Comprising seven online lectures and associated multiple choice questions, the training has been designed to specifically meet the needs of Specsavers’ optometrists.

Emphasising the importance of this mandatory training, Mr Horler explained: “Optometrists generally, even on the current undergraduate programme, get little exposure to OCTs and interpreting OCT scans. Therefore, we felt that it was vital to offer our practitioners training that met their needs.”

Having explored what OCT training was already available on the market, the multiple opted to design its own bespoke programme, which should take practitioners around six to seven hours to complete.

Training in not limited to the confines of a computer screen as regional training events, refresher training and four CET sessions at PAC in October are already planned for once the rollout is underway.

OCT

Early adopter

Optometrist and director of two Specsavers practices in Cambridge, Kam Dhillon, took delivery of an OCT device in late 2016, before the multiple announced its company-wide rollout plan.

Speaking about the reason for his investment in the technology, Mr Dhillon explained: “I had been thinking about purchasing an OCT for a while – it seemed to be a natural next step in terms of the clinical offering of my stores.”

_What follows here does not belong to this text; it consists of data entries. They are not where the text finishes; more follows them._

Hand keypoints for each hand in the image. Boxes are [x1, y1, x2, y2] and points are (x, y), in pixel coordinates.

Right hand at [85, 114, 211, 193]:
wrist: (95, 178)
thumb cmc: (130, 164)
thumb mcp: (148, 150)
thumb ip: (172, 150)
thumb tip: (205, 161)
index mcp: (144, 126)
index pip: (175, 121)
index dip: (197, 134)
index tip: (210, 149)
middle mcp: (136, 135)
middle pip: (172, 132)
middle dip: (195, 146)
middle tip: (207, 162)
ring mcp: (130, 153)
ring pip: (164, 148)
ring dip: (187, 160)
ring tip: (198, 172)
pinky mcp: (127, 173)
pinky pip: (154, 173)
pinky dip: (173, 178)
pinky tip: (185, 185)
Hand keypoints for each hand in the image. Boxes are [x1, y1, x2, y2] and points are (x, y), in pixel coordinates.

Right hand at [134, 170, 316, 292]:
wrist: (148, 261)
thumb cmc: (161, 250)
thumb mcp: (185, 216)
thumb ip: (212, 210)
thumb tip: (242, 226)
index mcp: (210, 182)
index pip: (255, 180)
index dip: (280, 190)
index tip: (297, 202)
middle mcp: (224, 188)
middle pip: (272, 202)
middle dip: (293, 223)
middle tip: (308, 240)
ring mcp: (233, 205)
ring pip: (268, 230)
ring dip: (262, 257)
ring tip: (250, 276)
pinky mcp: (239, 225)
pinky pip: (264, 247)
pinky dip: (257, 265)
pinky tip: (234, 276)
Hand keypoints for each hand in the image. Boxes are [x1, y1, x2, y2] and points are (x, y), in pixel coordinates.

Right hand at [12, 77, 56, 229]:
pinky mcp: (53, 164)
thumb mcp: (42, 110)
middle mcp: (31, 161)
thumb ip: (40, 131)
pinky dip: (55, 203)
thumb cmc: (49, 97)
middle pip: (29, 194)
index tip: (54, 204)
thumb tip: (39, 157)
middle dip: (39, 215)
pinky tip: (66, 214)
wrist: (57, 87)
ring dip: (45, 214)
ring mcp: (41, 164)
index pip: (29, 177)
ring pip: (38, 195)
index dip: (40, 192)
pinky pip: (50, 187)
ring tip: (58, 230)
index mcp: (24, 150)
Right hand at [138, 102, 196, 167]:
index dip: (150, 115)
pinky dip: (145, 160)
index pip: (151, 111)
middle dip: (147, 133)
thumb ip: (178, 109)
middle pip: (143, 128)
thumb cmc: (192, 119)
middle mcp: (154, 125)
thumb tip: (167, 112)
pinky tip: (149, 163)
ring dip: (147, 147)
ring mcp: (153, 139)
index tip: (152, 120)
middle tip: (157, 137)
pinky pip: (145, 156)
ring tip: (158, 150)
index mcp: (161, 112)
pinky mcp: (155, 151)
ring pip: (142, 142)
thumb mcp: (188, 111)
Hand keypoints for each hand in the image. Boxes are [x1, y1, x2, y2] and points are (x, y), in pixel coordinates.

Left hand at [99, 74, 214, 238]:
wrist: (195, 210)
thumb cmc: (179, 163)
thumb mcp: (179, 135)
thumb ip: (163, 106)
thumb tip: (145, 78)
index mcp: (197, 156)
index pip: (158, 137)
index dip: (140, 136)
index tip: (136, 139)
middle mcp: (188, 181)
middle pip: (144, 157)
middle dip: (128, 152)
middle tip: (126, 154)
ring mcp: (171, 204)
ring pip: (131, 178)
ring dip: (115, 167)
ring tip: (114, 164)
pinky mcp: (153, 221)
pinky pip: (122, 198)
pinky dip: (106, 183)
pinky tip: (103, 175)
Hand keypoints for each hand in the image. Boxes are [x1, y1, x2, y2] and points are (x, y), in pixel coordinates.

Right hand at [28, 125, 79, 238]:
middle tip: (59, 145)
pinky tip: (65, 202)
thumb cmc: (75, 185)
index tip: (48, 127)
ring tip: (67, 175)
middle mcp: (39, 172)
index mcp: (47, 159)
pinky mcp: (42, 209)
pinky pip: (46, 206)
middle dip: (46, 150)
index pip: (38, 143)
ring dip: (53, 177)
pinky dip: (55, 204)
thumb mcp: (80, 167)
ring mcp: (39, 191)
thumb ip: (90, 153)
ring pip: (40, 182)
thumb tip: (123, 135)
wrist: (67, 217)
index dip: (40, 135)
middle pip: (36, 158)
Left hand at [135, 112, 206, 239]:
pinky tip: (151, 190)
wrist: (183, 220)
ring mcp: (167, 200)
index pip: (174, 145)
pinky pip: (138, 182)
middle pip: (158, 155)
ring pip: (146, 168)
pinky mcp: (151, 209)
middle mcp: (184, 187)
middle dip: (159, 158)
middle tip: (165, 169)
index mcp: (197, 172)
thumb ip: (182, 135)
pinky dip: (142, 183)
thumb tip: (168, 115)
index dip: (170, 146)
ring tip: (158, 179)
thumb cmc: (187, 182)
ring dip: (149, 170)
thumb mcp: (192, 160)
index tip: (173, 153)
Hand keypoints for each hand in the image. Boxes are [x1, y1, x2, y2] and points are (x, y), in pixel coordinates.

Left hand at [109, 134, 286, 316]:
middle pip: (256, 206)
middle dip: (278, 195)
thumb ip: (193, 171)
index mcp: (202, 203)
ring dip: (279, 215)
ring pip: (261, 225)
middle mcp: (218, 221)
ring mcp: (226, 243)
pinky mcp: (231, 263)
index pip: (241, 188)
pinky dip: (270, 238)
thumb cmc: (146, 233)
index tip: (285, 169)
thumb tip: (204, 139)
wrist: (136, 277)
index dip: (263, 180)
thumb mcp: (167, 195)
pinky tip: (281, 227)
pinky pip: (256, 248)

For Mr Dhillon, the decision-tipping point came down to providing better care for patients and ensuring his practitioners have the tools required to do this. “I want my patients to feel like they have received the best possible clinical care when they come to my practices, and I want my optometrists to feel that they are equipped to offer that care – OCT allows us to achieve that,” he said. 

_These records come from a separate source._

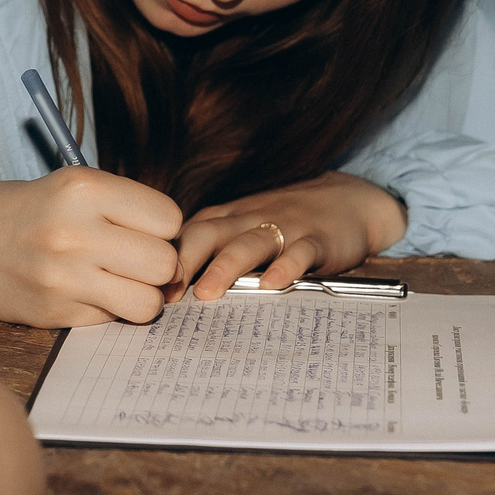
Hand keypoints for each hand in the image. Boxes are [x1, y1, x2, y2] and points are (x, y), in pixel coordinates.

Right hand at [0, 169, 182, 327]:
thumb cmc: (24, 210)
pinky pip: (112, 321)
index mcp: (84, 189)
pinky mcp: (54, 313)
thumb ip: (125, 209)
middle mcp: (75, 232)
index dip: (164, 227)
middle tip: (135, 259)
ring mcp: (63, 278)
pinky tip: (84, 292)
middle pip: (164, 263)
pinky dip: (107, 310)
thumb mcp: (72, 186)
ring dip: (140, 296)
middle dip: (158, 265)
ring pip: (147, 303)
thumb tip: (180, 248)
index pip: (169, 218)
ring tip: (118, 281)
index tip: (145, 229)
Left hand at [173, 172, 407, 300]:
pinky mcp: (318, 239)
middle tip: (166, 293)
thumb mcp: (246, 228)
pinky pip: (299, 252)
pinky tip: (273, 286)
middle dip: (185, 260)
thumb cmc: (286, 222)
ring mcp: (284, 227)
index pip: (189, 233)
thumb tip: (172, 294)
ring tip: (207, 293)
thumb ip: (214, 250)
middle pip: (210, 233)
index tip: (145, 286)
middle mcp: (250, 219)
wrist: (350, 200)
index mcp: (228, 218)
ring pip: (250, 243)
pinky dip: (286, 267)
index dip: (166, 258)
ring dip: (226, 266)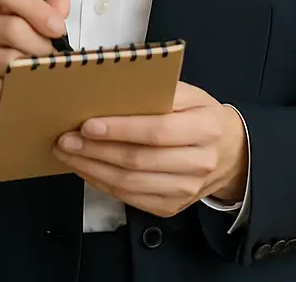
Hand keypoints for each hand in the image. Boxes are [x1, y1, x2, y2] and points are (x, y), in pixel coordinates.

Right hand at [0, 0, 68, 168]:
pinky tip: (21, 90)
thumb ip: (42, 13)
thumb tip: (61, 4)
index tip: (57, 27)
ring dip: (30, 69)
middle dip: (40, 45)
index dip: (35, 7)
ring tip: (40, 73)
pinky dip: (15, 90)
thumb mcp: (23, 28)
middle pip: (9, 27)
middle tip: (53, 57)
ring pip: (5, 59)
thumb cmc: (1, 55)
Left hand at [52, 81, 247, 218]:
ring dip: (93, 170)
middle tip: (66, 139)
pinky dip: (104, 185)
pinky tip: (87, 170)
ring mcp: (186, 190)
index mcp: (204, 127)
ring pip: (131, 184)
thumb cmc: (200, 115)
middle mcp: (198, 163)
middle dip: (96, 151)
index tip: (88, 124)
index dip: (120, 130)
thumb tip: (112, 88)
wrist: (229, 151)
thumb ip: (157, 90)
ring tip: (69, 155)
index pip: (157, 131)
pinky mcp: (173, 207)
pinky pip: (132, 199)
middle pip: (138, 161)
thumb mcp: (189, 93)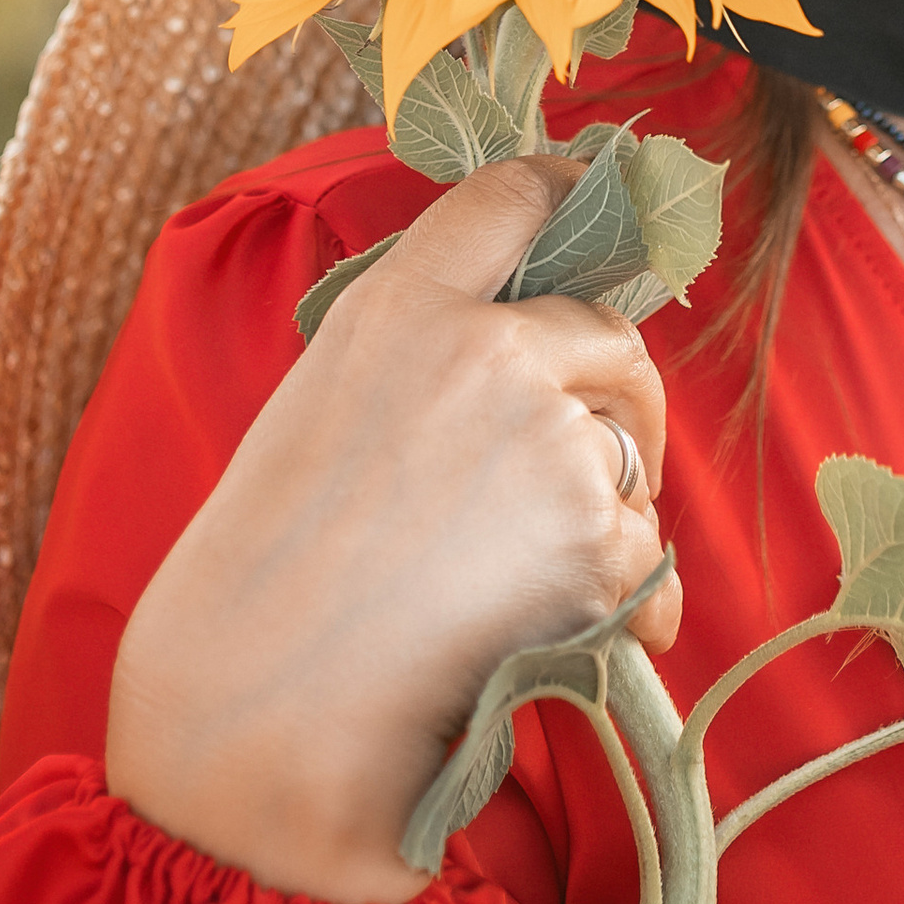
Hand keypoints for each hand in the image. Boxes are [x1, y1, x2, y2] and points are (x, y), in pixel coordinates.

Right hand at [106, 154, 680, 903]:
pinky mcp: (593, 533)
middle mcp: (488, 348)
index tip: (594, 190)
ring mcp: (549, 438)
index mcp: (401, 305)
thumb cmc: (270, 577)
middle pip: (610, 334)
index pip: (510, 196)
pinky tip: (551, 634)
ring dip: (606, 510)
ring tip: (510, 581)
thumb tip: (537, 340)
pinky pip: (647, 554)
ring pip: (630, 453)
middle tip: (580, 469)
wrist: (257, 715)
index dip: (567, 189)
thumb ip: (429, 353)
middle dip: (613, 397)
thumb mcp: (328, 406)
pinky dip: (623, 601)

On delivery of the OCT, optometrists at Mr Dhillon’s practices received “in-depth” training from the manufacturer, and consumed “as much OCT-focused CET as possible,” before scans were offered to patients at Specsavers’ recommended £10 fee.

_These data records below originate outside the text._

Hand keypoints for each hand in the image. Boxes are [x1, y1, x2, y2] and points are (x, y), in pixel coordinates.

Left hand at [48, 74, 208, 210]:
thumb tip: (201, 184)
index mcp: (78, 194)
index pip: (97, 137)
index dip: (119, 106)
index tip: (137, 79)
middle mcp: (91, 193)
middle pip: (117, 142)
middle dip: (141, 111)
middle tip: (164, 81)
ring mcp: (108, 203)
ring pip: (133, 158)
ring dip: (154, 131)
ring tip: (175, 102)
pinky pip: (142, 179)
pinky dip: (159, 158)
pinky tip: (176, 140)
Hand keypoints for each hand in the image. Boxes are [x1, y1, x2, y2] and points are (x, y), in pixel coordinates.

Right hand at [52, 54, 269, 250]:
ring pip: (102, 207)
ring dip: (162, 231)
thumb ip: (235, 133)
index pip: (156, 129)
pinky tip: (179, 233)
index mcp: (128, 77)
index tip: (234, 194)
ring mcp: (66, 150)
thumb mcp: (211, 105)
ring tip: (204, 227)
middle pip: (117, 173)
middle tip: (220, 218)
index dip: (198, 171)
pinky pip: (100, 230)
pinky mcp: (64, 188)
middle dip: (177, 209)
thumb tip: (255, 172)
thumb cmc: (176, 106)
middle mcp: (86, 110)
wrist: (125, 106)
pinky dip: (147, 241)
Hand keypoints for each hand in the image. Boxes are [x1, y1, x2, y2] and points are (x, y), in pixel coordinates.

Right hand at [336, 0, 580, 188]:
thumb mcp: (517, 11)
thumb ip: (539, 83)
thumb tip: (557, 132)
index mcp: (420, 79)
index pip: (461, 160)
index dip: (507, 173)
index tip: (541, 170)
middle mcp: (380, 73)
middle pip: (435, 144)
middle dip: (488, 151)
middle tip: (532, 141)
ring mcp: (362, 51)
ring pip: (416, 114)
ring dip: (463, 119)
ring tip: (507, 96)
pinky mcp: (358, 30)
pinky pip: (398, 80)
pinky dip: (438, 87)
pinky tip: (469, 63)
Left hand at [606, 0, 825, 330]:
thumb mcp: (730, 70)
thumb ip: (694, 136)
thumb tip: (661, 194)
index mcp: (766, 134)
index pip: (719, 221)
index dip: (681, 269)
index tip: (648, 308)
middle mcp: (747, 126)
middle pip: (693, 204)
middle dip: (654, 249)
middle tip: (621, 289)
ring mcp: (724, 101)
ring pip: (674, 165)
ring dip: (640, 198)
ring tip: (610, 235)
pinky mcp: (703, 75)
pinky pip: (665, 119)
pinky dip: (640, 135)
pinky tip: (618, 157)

“We spent plenty of time getting to grips with the tool and understanding its capabilities before offering it to patients on a wider scale,” the director confirmed.

Career satisfaction

With the device firmly embedded into Mr Dhillon’s practice offering, he speaks honestly about introducing the device. “My optometrists want to offer the best possible care to their patients so when we took delivery of the device, the reception was very positive – they were very excited and couldn’t wait to have a go,” he said. 

Over 10 months on, Mr Dhillon shared: “After initial nerves, we have found that the more experience you have with the OCT, and the more images you take, the better you become at interpreting them. There’s not a day that goes by when our team of optometrists are not talking to and asking each other about images.”   

Since introducing OCT into their practices, both Mr Horler and Mr Dhillon have witnessed the business benefits in terms of referrals and retention that an OCT brings. They also highlight that the positive impact that it has had on their optometrists is second to none.

“Since having access to an OCT, I know that many of my optometrists would now think long and hard before moving to a practice that didn’t have one. Furthermore, I’ve since had optometrists join us who have said that having access to an OCT was a deciding factor in their move,” Mr Dhillon said.

Similarly, Mr Horler reflected: “From an optometrist’s point of view, if I am giving an interviewee a tour, and they spot the OCT, it sparks up a conversation straightaway. And while it’s a great attraction for new staff, current staff are passionate about its use and are always discussing scans. It’s firmly embedded in our patient care.”

Returning to the multiple’s rollout plans, while reception has been “fantastic,” ultimately it is up to the partners to decide which one to sign up for, Mr Horler highlighted, referring to the 35% of those yet to sign up.

He closed: “Over the last four years, it’s been nothing but a very positive experience that enables us to deliver a high standard of patient care in our community.”